═══ Data shown

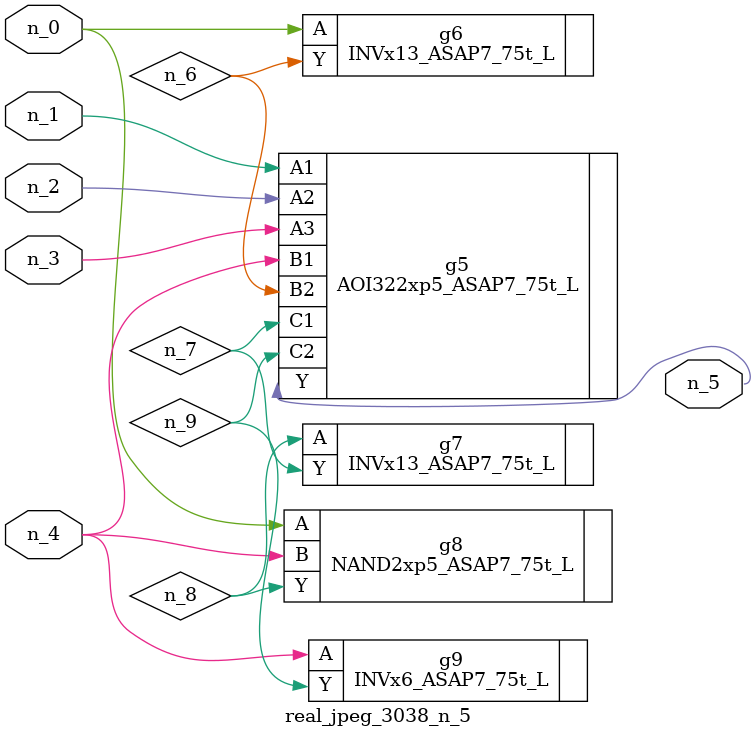
<source format=v>
module real_jpeg_3038_n_5 (n_4, n_0, n_1, n_2, n_3, n_5);

input n_4;
input n_0;
input n_1;
input n_2;
input n_3;

output n_5;

wire n_8;
wire n_6;
wire n_7;
wire n_9;

INVx13_ASAP7_75t_L g6 ( 
.A(n_0),
.Y(n_6)
);

NAND2xp5_ASAP7_75t_L g8 ( 
.A(n_0),
.B(n_4),
.Y(n_8)
);

AOI322xp5_ASAP7_75t_L g5 ( 
.A1(n_1),
.A2(n_2),
.A3(n_3),
.B1(n_4),
.B2(n_6),
.C1(n_7),
.C2(n_9),
.Y(n_5)
);

INVx6_ASAP7_75t_L g9 ( 
.A(n_4),
.Y(n_9)
);

INVx13_ASAP7_75t_L g7 ( 
.A(n_8),
.Y(n_7)
);


endmodule
</source>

══════

Set down the data again, exactly, without images.

<source format=v>
module real_jpeg_3038_n_5 (n_4, n_0, n_1, n_2, n_3, n_5);

input n_4;
input n_0;
input n_1;
input n_2;
input n_3;

output n_5;

wire n_8;
wire n_6;
wire n_7;
wire n_9;

INVx13_ASAP7_75t_L g6 ( 
.A(n_0),
.Y(n_6)
);

NAND2xp5_ASAP7_75t_L g8 ( 
.A(n_0),
.B(n_4),
.Y(n_8)
);

AOI322xp5_ASAP7_75t_L g5 ( 
.A1(n_1),
.A2(n_2),
.A3(n_3),
.B1(n_4),
.B2(n_6),
.C1(n_7),
.C2(n_9),
.Y(n_5)
);

INVx6_ASAP7_75t_L g9 ( 
.A(n_4),
.Y(n_9)
);

INVx13_ASAP7_75t_L g7 ( 
.A(n_8),
.Y(n_7)
);


endmodule
</source>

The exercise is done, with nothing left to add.